▶ [Texto del documento]:
Porque el mundo está podrido. Pero claro, ¿Cómo decirle tal cosa a
un pequeño querubín de siete o diez años? Un niño debe creer
en el futuro. Debe creer que el futuro y él están hechos el
uno para el otro. Porque si le dices a un niño de diez años que
nada de lo que haga podrá hacerle libre, que está siendo
exhaustivamente entrenado para correr por una rueda como un pequeño
hombre-cobaya, entonces puede que deje de querer colaborar.
Quizás
el momento más terrible e intenso en la vida de un ser consciente es
aquel en el que se le arranca de la oscura prisión de la infancia
para introducirlo en la celda, igualmente lóbrega, de la adultez. Es
en ese único paso,cuando algunos de los individuos se las apañan
para abrir los ojos legañosos y desacostumbrados a la luz del
exterior. Estos, presas de un pánico inducido por la vaga concepción
del ulterior enjaulamiento, forcejean contra las firmes frías manos
del ejecutor. Se pintan los pelos de llamativos colores, tienden a la
excentricidad, a la protesta, al inconformismo, escriben poemas,
colorean paredes, se imprimen en las ropas y en las palabras y en las
voces y en las actitudes, y luchan contra el temor a la indiferencia
y al olvido. Tratan, por todos y cada uno de los medios, de buscar
una identidad que luego, en la oscuridad de la nueva reclusión, se
les es arrebatada. Luchan por algo que ni si quiera tiene un nombre.

▶ [Tarea]: Sigue escribiendo el texto sobre el paso de la infancia a la adultez, justo a partir de su última frase.

▶ [Datos sin procesar]:
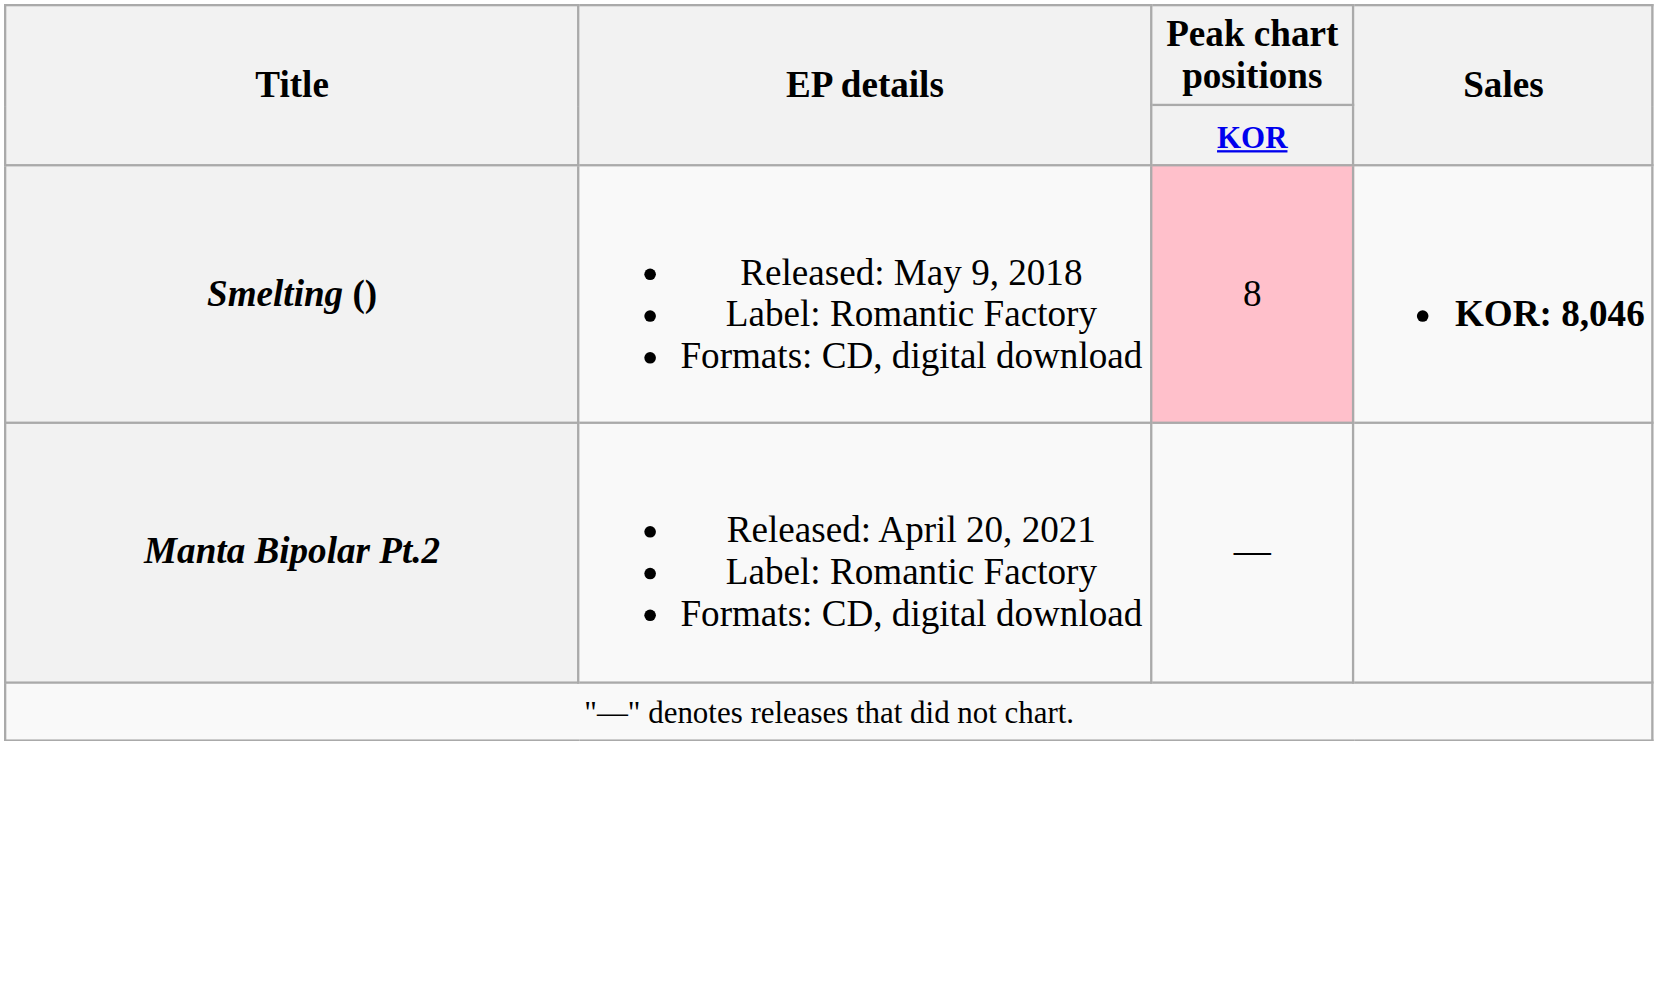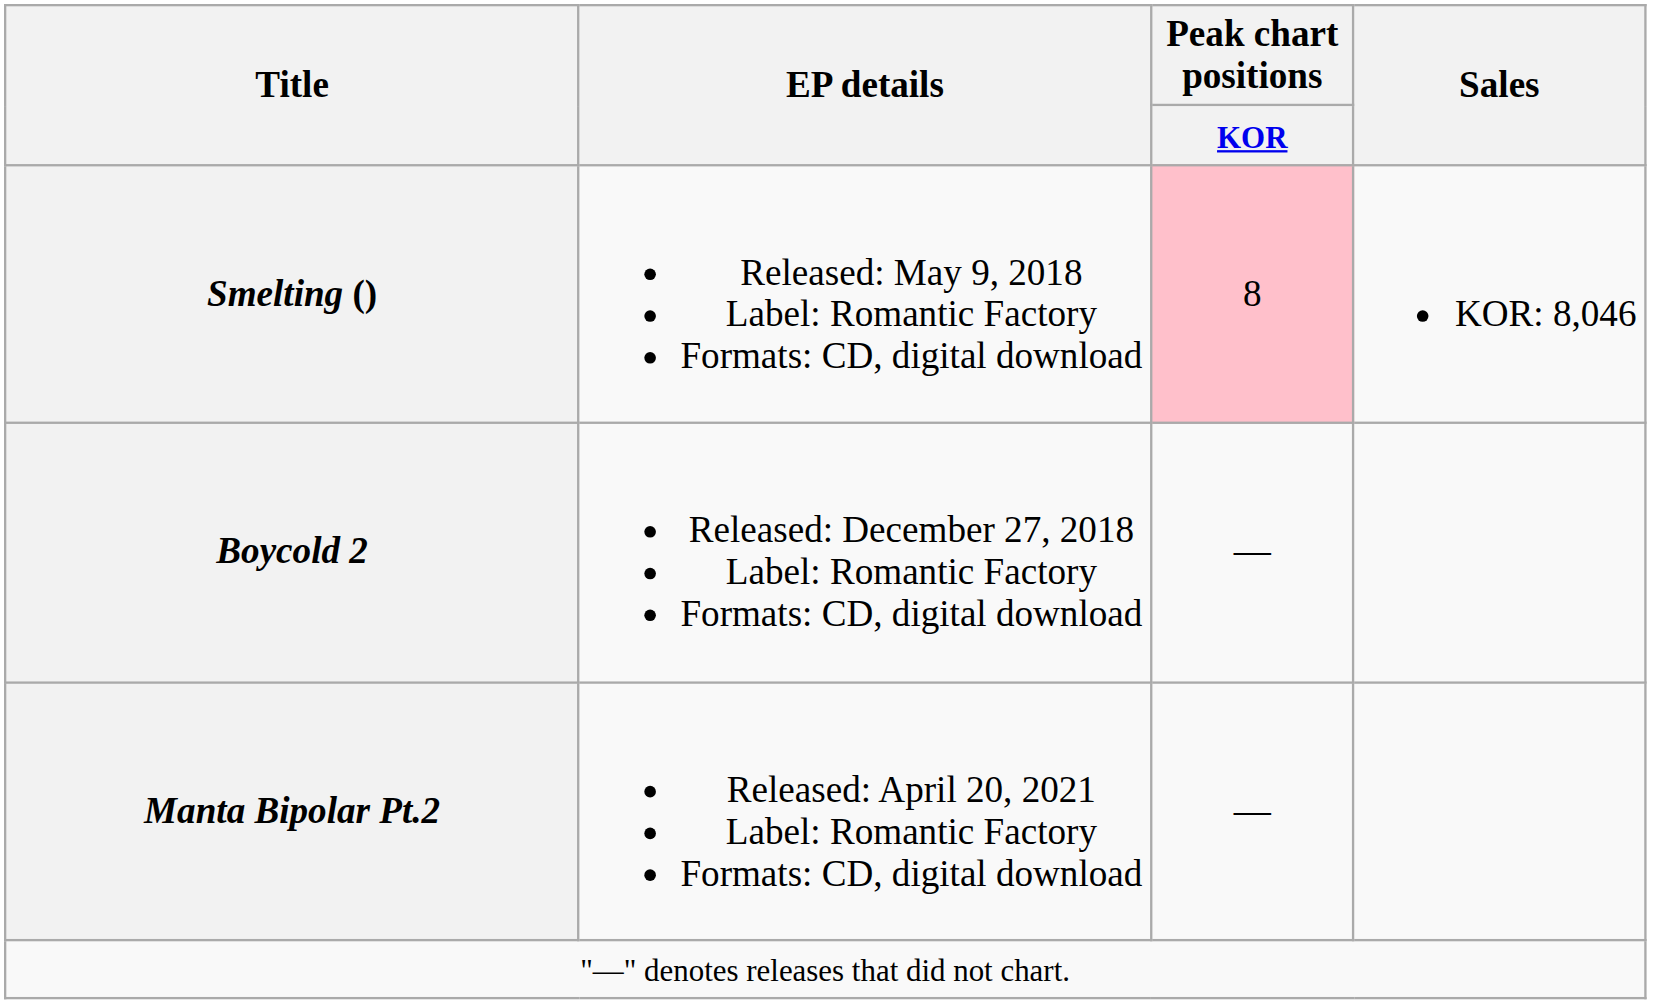Smelting () | Sales: bold -> normal
+ row: Boycold 2 | Released: December 27, 2018 Label: Romantic Factory Formats: CD, digital download | —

▶ [Tu respuesta]:
Pero luchan.
Pero
luego, el instinto muere. Luego, tienes una casa, un coche, un
trabajo, una cuenta en Facebook y la satisfactoria sensación de
estar haciendo algo de provecho. Y sin darte cuenta, has entrado en
la dinámica global, que tiene como telón de fondo la Máxima de
Occidente: un consumismo materialista, la compulsividad desatada de
satisfacer unas necesidades concretas. La prevalencia de lo material
sobre lo espiritual.
Y
todos aquellos que viven en la presunción fantasiosa de que son los
dueños de su propio destino, de que acaso son diferentes o
especiales, aquellos que se atreven a sostenerse a sí mismos como
“la excepción a la regla”, son parte del puzzle. Son un
engranaje más del mecanismo. Están vacíos.
No
temo a la
nada.
Lo que me aterroriza son la cosas que llenan artificialmente ese
vacío. Y lo que verdaderamente me quita el sueño es la posibilidad
de acabar aceptándolas como inherentes y necesarias para una vida
feliz y plena.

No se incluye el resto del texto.